Items from a data source:
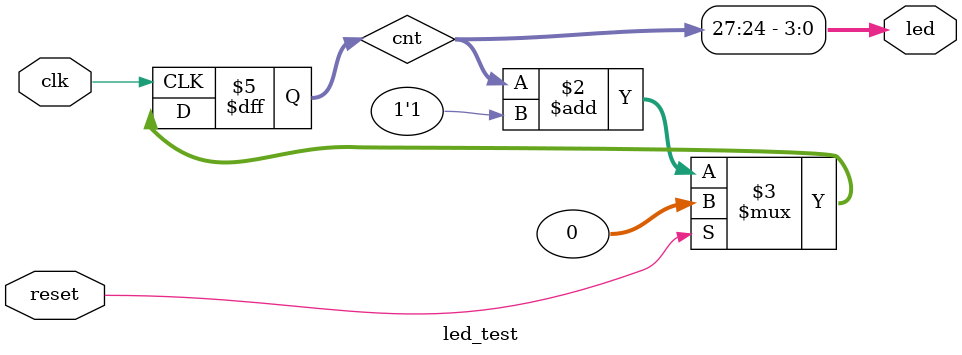
<source format=v>
module led_test #(
    parameter MSB = 27
) (
    input clk,
    input reset,
    output [3:0] led
);

reg [31:0] cnt=0;
always @(posedge clk) begin
    cnt <= reset ? 32'h0 : cnt + 1'b1;
end
assign led = cnt[MSB:MSB-3];

endmodule

</source>
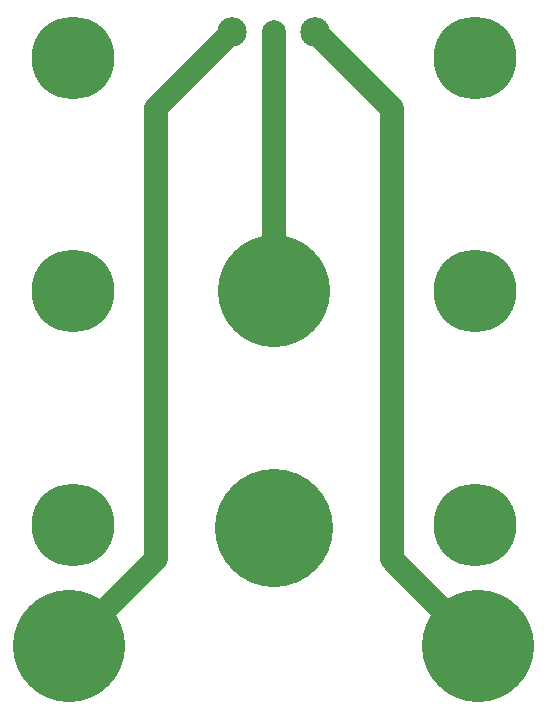
<source format=gbl>
G04 #@! TF.GenerationSoftware,KiCad,Pcbnew,5.1.9+dfsg1-1+deb11u1*
G04 #@! TF.CreationDate,2024-03-25T13:58:39+09:00*
G04 #@! TF.ProjectId,base,62617365-2e6b-4696-9361-645f70636258,rev?*
G04 #@! TF.SameCoordinates,Original*
G04 #@! TF.FileFunction,Copper,L2,Bot*
G04 #@! TF.FilePolarity,Positive*
%FSLAX46Y46*%
G04 Gerber Fmt 4.6, Leading zero omitted, Abs format (unit mm)*
G04 Created by KiCad (PCBNEW 5.1.9+dfsg1-1+deb11u1) date 2024-03-25 13:58:39*
%MOMM*%
%LPD*%
G01*
G04 APERTURE LIST*
G04 #@! TA.AperFunction,ComponentPad*
%ADD10C,7.000000*%
G04 #@! TD*
G04 #@! TA.AperFunction,ComponentPad*
%ADD11C,10.000000*%
G04 #@! TD*
G04 #@! TA.AperFunction,ComponentPad*
%ADD12C,9.500000*%
G04 #@! TD*
G04 #@! TA.AperFunction,ComponentPad*
%ADD13C,2.500000*%
G04 #@! TD*
G04 #@! TA.AperFunction,ComponentPad*
%ADD14C,2.000000*%
G04 #@! TD*
G04 #@! TA.AperFunction,Conductor*
%ADD15C,2.000000*%
G04 #@! TD*
G04 APERTURE END LIST*
D10*
X177000000Y-129750000D03*
X177000000Y-110000000D03*
X177000000Y-90250000D03*
X143000000Y-90250000D03*
X143000000Y-110000000D03*
X143000000Y-129750000D03*
D11*
X160000000Y-130000000D03*
D12*
X142679492Y-140000000D03*
X160000000Y-110000000D03*
X177320508Y-140000000D03*
D13*
X156500000Y-88000000D03*
D14*
X160000000Y-88000000D03*
D13*
X163500000Y-88000000D03*
D15*
X142679492Y-140000000D02*
X150000000Y-132679492D01*
X150000000Y-132679492D02*
X150000000Y-94500000D01*
X150000000Y-94500000D02*
X156500000Y-88000000D01*
X160000000Y-88000000D02*
X160000000Y-110000000D01*
X177320508Y-140000000D02*
X170000000Y-132679492D01*
X170000000Y-132679492D02*
X170000000Y-95500000D01*
X170000000Y-95500000D02*
X170000000Y-94500000D01*
X170000000Y-94500000D02*
X163500000Y-88000000D01*
M02*

</source>
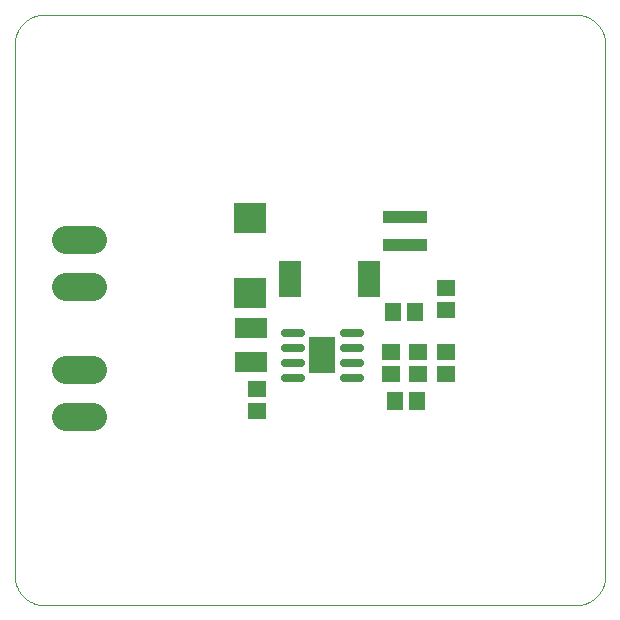
<source format=gts>
G75*
%MOIN*%
%OFA0B0*%
%FSLAX25Y25*%
%IPPOS*%
%LPD*%
%AMOC8*
5,1,8,0,0,1.08239X$1,22.5*
%
%ADD10C,0.00000*%
%ADD11C,0.02800*%
%ADD12R,0.08800X0.12200*%
%ADD13R,0.15000X0.04200*%
%ADD14R,0.07500X0.12100*%
%ADD15R,0.11030X0.10439*%
%ADD16R,0.06306X0.05518*%
%ADD17R,0.05518X0.06306*%
%ADD18R,0.11030X0.06699*%
%ADD19C,0.09258*%
D10*
X0015380Y0032555D02*
X0192545Y0032555D01*
X0192783Y0032558D01*
X0193021Y0032566D01*
X0193258Y0032581D01*
X0193495Y0032601D01*
X0193731Y0032627D01*
X0193967Y0032658D01*
X0194202Y0032695D01*
X0194436Y0032738D01*
X0194669Y0032787D01*
X0194901Y0032841D01*
X0195131Y0032901D01*
X0195360Y0032966D01*
X0195587Y0033037D01*
X0195812Y0033113D01*
X0196035Y0033195D01*
X0196257Y0033282D01*
X0196476Y0033374D01*
X0196693Y0033472D01*
X0196907Y0033574D01*
X0197119Y0033682D01*
X0197329Y0033796D01*
X0197535Y0033914D01*
X0197739Y0034037D01*
X0197939Y0034165D01*
X0198136Y0034297D01*
X0198331Y0034435D01*
X0198521Y0034577D01*
X0198709Y0034724D01*
X0198892Y0034875D01*
X0199072Y0035030D01*
X0199248Y0035190D01*
X0199420Y0035354D01*
X0199589Y0035523D01*
X0199753Y0035695D01*
X0199913Y0035871D01*
X0200068Y0036051D01*
X0200219Y0036234D01*
X0200366Y0036422D01*
X0200508Y0036612D01*
X0200646Y0036807D01*
X0200778Y0037004D01*
X0200906Y0037204D01*
X0201029Y0037408D01*
X0201147Y0037614D01*
X0201261Y0037824D01*
X0201369Y0038036D01*
X0201471Y0038250D01*
X0201569Y0038467D01*
X0201661Y0038686D01*
X0201748Y0038908D01*
X0201830Y0039131D01*
X0201906Y0039356D01*
X0201977Y0039583D01*
X0202042Y0039812D01*
X0202102Y0040042D01*
X0202156Y0040274D01*
X0202205Y0040507D01*
X0202248Y0040741D01*
X0202285Y0040976D01*
X0202316Y0041212D01*
X0202342Y0041448D01*
X0202362Y0041685D01*
X0202377Y0041922D01*
X0202385Y0042160D01*
X0202388Y0042398D01*
X0202387Y0042398D02*
X0202387Y0219563D01*
X0202388Y0219563D02*
X0202385Y0219801D01*
X0202377Y0220039D01*
X0202362Y0220276D01*
X0202342Y0220513D01*
X0202316Y0220749D01*
X0202285Y0220985D01*
X0202248Y0221220D01*
X0202205Y0221454D01*
X0202156Y0221687D01*
X0202102Y0221919D01*
X0202042Y0222149D01*
X0201977Y0222378D01*
X0201906Y0222605D01*
X0201830Y0222830D01*
X0201748Y0223053D01*
X0201661Y0223275D01*
X0201569Y0223494D01*
X0201471Y0223711D01*
X0201369Y0223925D01*
X0201261Y0224137D01*
X0201147Y0224347D01*
X0201029Y0224553D01*
X0200906Y0224757D01*
X0200778Y0224957D01*
X0200646Y0225154D01*
X0200508Y0225349D01*
X0200366Y0225539D01*
X0200219Y0225727D01*
X0200068Y0225910D01*
X0199913Y0226090D01*
X0199753Y0226266D01*
X0199589Y0226438D01*
X0199420Y0226607D01*
X0199248Y0226771D01*
X0199072Y0226931D01*
X0198892Y0227086D01*
X0198709Y0227237D01*
X0198521Y0227384D01*
X0198331Y0227526D01*
X0198136Y0227664D01*
X0197939Y0227796D01*
X0197739Y0227924D01*
X0197535Y0228047D01*
X0197329Y0228165D01*
X0197119Y0228279D01*
X0196907Y0228387D01*
X0196693Y0228489D01*
X0196476Y0228587D01*
X0196257Y0228679D01*
X0196035Y0228766D01*
X0195812Y0228848D01*
X0195587Y0228924D01*
X0195360Y0228995D01*
X0195131Y0229060D01*
X0194901Y0229120D01*
X0194669Y0229174D01*
X0194436Y0229223D01*
X0194202Y0229266D01*
X0193967Y0229303D01*
X0193731Y0229334D01*
X0193495Y0229360D01*
X0193258Y0229380D01*
X0193021Y0229395D01*
X0192783Y0229403D01*
X0192545Y0229406D01*
X0015380Y0229406D01*
X0015142Y0229403D01*
X0014904Y0229395D01*
X0014667Y0229380D01*
X0014430Y0229360D01*
X0014194Y0229334D01*
X0013958Y0229303D01*
X0013723Y0229266D01*
X0013489Y0229223D01*
X0013256Y0229174D01*
X0013024Y0229120D01*
X0012794Y0229060D01*
X0012565Y0228995D01*
X0012338Y0228924D01*
X0012113Y0228848D01*
X0011890Y0228766D01*
X0011668Y0228679D01*
X0011449Y0228587D01*
X0011232Y0228489D01*
X0011018Y0228387D01*
X0010806Y0228279D01*
X0010596Y0228165D01*
X0010390Y0228047D01*
X0010186Y0227924D01*
X0009986Y0227796D01*
X0009789Y0227664D01*
X0009594Y0227526D01*
X0009404Y0227384D01*
X0009216Y0227237D01*
X0009033Y0227086D01*
X0008853Y0226931D01*
X0008677Y0226771D01*
X0008505Y0226607D01*
X0008336Y0226438D01*
X0008172Y0226266D01*
X0008012Y0226090D01*
X0007857Y0225910D01*
X0007706Y0225727D01*
X0007559Y0225539D01*
X0007417Y0225349D01*
X0007279Y0225154D01*
X0007147Y0224957D01*
X0007019Y0224757D01*
X0006896Y0224553D01*
X0006778Y0224347D01*
X0006664Y0224137D01*
X0006556Y0223925D01*
X0006454Y0223711D01*
X0006356Y0223494D01*
X0006264Y0223275D01*
X0006177Y0223053D01*
X0006095Y0222830D01*
X0006019Y0222605D01*
X0005948Y0222378D01*
X0005883Y0222149D01*
X0005823Y0221919D01*
X0005769Y0221687D01*
X0005720Y0221454D01*
X0005677Y0221220D01*
X0005640Y0220985D01*
X0005609Y0220749D01*
X0005583Y0220513D01*
X0005563Y0220276D01*
X0005548Y0220039D01*
X0005540Y0219801D01*
X0005537Y0219563D01*
X0005537Y0042398D01*
X0005540Y0042160D01*
X0005548Y0041922D01*
X0005563Y0041685D01*
X0005583Y0041448D01*
X0005609Y0041212D01*
X0005640Y0040976D01*
X0005677Y0040741D01*
X0005720Y0040507D01*
X0005769Y0040274D01*
X0005823Y0040042D01*
X0005883Y0039812D01*
X0005948Y0039583D01*
X0006019Y0039356D01*
X0006095Y0039131D01*
X0006177Y0038908D01*
X0006264Y0038686D01*
X0006356Y0038467D01*
X0006454Y0038250D01*
X0006556Y0038036D01*
X0006664Y0037824D01*
X0006778Y0037614D01*
X0006896Y0037408D01*
X0007019Y0037204D01*
X0007147Y0037004D01*
X0007279Y0036807D01*
X0007417Y0036612D01*
X0007559Y0036422D01*
X0007706Y0036234D01*
X0007857Y0036051D01*
X0008012Y0035871D01*
X0008172Y0035695D01*
X0008336Y0035523D01*
X0008505Y0035354D01*
X0008677Y0035190D01*
X0008853Y0035030D01*
X0009033Y0034875D01*
X0009216Y0034724D01*
X0009404Y0034577D01*
X0009594Y0034435D01*
X0009789Y0034297D01*
X0009986Y0034165D01*
X0010186Y0034037D01*
X0010390Y0033914D01*
X0010596Y0033796D01*
X0010806Y0033682D01*
X0011018Y0033574D01*
X0011232Y0033472D01*
X0011449Y0033374D01*
X0011668Y0033282D01*
X0011890Y0033195D01*
X0012113Y0033113D01*
X0012338Y0033037D01*
X0012565Y0032966D01*
X0012794Y0032901D01*
X0013024Y0032841D01*
X0013256Y0032787D01*
X0013489Y0032738D01*
X0013723Y0032695D01*
X0013958Y0032658D01*
X0014194Y0032627D01*
X0014430Y0032601D01*
X0014667Y0032581D01*
X0014904Y0032566D01*
X0015142Y0032558D01*
X0015380Y0032555D01*
D11*
X0095482Y0108403D02*
X0100982Y0108403D01*
X0100982Y0113403D02*
X0095482Y0113403D01*
X0095482Y0118403D02*
X0100982Y0118403D01*
X0100982Y0123403D02*
X0095482Y0123403D01*
X0115167Y0123403D02*
X0120667Y0123403D01*
X0120667Y0118403D02*
X0115167Y0118403D01*
X0115167Y0113403D02*
X0120667Y0113403D01*
X0120667Y0108403D02*
X0115167Y0108403D01*
D12*
X0108074Y0115903D03*
D13*
X0135474Y0152653D03*
X0135474Y0161953D03*
D14*
X0123524Y0141303D03*
X0097424Y0141303D03*
D15*
X0084074Y0136603D03*
X0084074Y0161603D03*
D16*
X0130874Y0117043D03*
X0130874Y0109563D03*
X0140074Y0109563D03*
X0140074Y0117043D03*
X0149400Y0117047D03*
X0149400Y0109567D03*
X0149400Y0130867D03*
X0149400Y0138347D03*
X0086274Y0104643D03*
X0086274Y0097163D03*
D17*
X0131620Y0130387D03*
X0139101Y0130387D03*
X0139614Y0100503D03*
X0132134Y0100503D03*
D18*
X0084274Y0113791D03*
X0084274Y0124815D03*
D19*
X0031566Y0111114D02*
X0022708Y0111114D01*
X0022708Y0095366D02*
X0031566Y0095366D01*
X0031566Y0138640D02*
X0022708Y0138640D01*
X0022708Y0154388D02*
X0031566Y0154388D01*
M02*

</source>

- [TASK PROMPT]: Copy exactly, and copy nothing else: the lines from the start of the data above through the line that holds "<source format=gbl>". The pictures stay out.

- [TASK SOLUTION]:
<source format=v>
module led_test #(
    parameter MSB = 27
) (
    input clk,
    input reset,
    output [3:0] led
);

reg [31:0] cnt=0;
always @(posedge clk) begin
    cnt <= reset ? 32'h0 : cnt + 1'b1;
end
assign led = cnt[MSB:MSB-3];

endmodule

</source>
<source format=gbl>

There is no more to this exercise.